One of the more promising among them has seemed to be the Paycheck Protection Program, part of the $2 trillion Coronavirus Aid, Relief and Economic Security Act that the House of Representatives passed last month, and which is meant to stave off more widespread layoffs from small businesses by offering them forgivable loans. But for many retailers, PPP loans are just the start.
The idea is that the loans will be forgiven, and wind up being more of a grant or subsidy if a business keeps all its employees on the payroll for eight weeks, and the loans are used for payroll and certain essential operation costs. But the program was also devised early in March, at a time when administration officials operated with different calculations on the pandemic’s economic impact, attorneys said.
“Three or four weeks ago, the thinking was that hopefully this would be a short-term thing,” said Phillip Stanton, a partner at Greensfelder Hemker & Gale P.C. “I think there’s less certainty now that will be the case.”
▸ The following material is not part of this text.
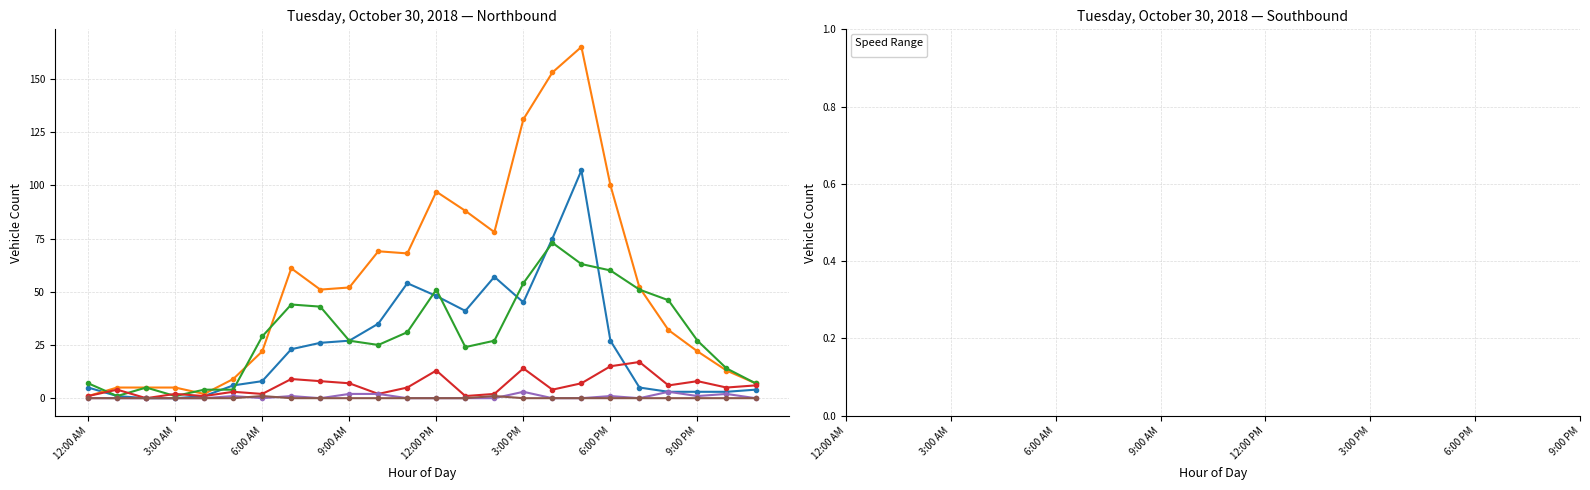

What is the greatest value displayed?

165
The loans come from a pool of $349 billion under the CARES Act, although Treasury Secretary Steven Mnuchin said Tuesday he is in talks to secure an additional $250 billion for the program. But the loans apply mainly to companies with fewer than 500 employees, or those that meet some of the other small business tests used by the U.S. Small Business Administration, the federal agency overseeing the program. A number of franchise businesses may be excluded from the 500 employees requirement, in order to also qualify.
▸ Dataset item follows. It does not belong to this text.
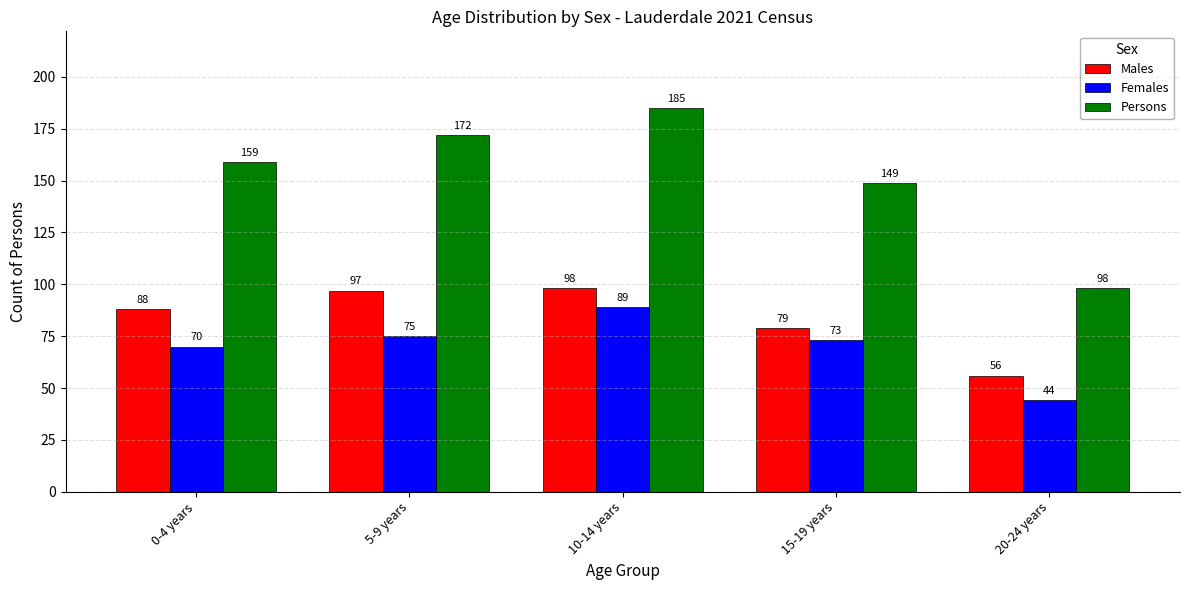

Which series has the widest spread of values?

Persons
The program provides loans of up to $10 million to small businesses hit by the pandemic, with the forgivable component dependent on how much of it is spent on payroll.
Some larger apparel brands have publicized their efforts to keep workers employed during the crisis, though it’s not clear they would be eligible for PPP loans, which are meant more for small businesses. Lululemon said this month that it would keep paying its employees until June 1 despite store closures.
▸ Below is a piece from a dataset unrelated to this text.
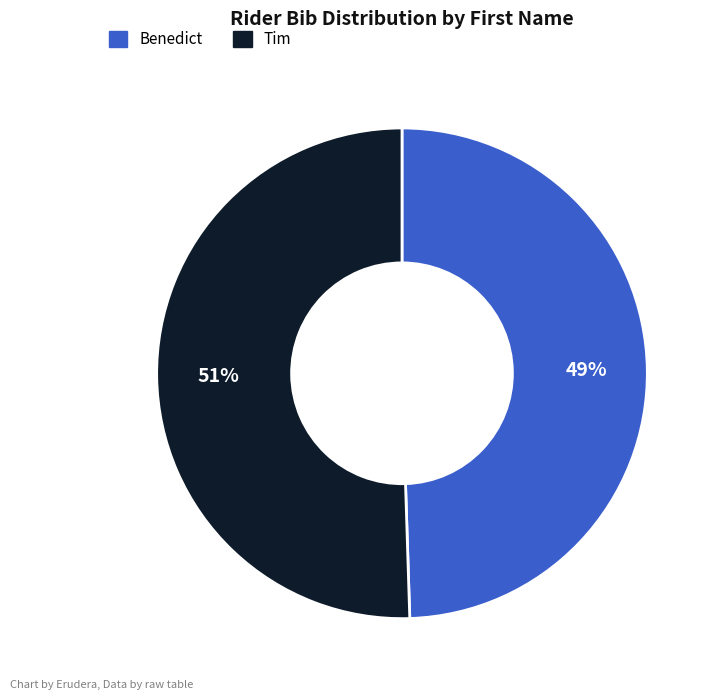

Combined, do Tim and Benedict account for over 50%?

Yes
To a lesser degree, PPP loans are also meant to be used on selected operating expenses like rent, utilities and interest payments on existing secured debt, like a mortgage.
The rationale is that it takes more time and resources to rehire and retrain new employees than it would to retain existing staff, and that any later rehiring efforts may only drag out the economic recovery, attorneys said.
“The amount of the loans, the calculations, and repayment metrics are driven by an assumption that this will last for about eight weeks,” said Andrew Fadale, partner at Schulte Roth & Zabel LLP. “The thought process behind the program is that the economic situation driven by the crisis is easier solved if people remain employed through this eight-week period, rather than scattering to the wind.”
Even without the forgiveness component, the loan is designed to be gentler than traditional options. Payments for PPP loans are deferred for a six-month period, both for the principal and the interest. It also doesn’t require collateral, and functions as an unsecured loan — in contrast, the SBA usually requires collateral, as well as personal guarantees from business owners for its regular financial assistance loans.
“It’s a very friendly loan, if you don’t qualify to have it all forgiven,” said Stanton. “Unfortunately, there will be businesses where it’s not enough to help them.”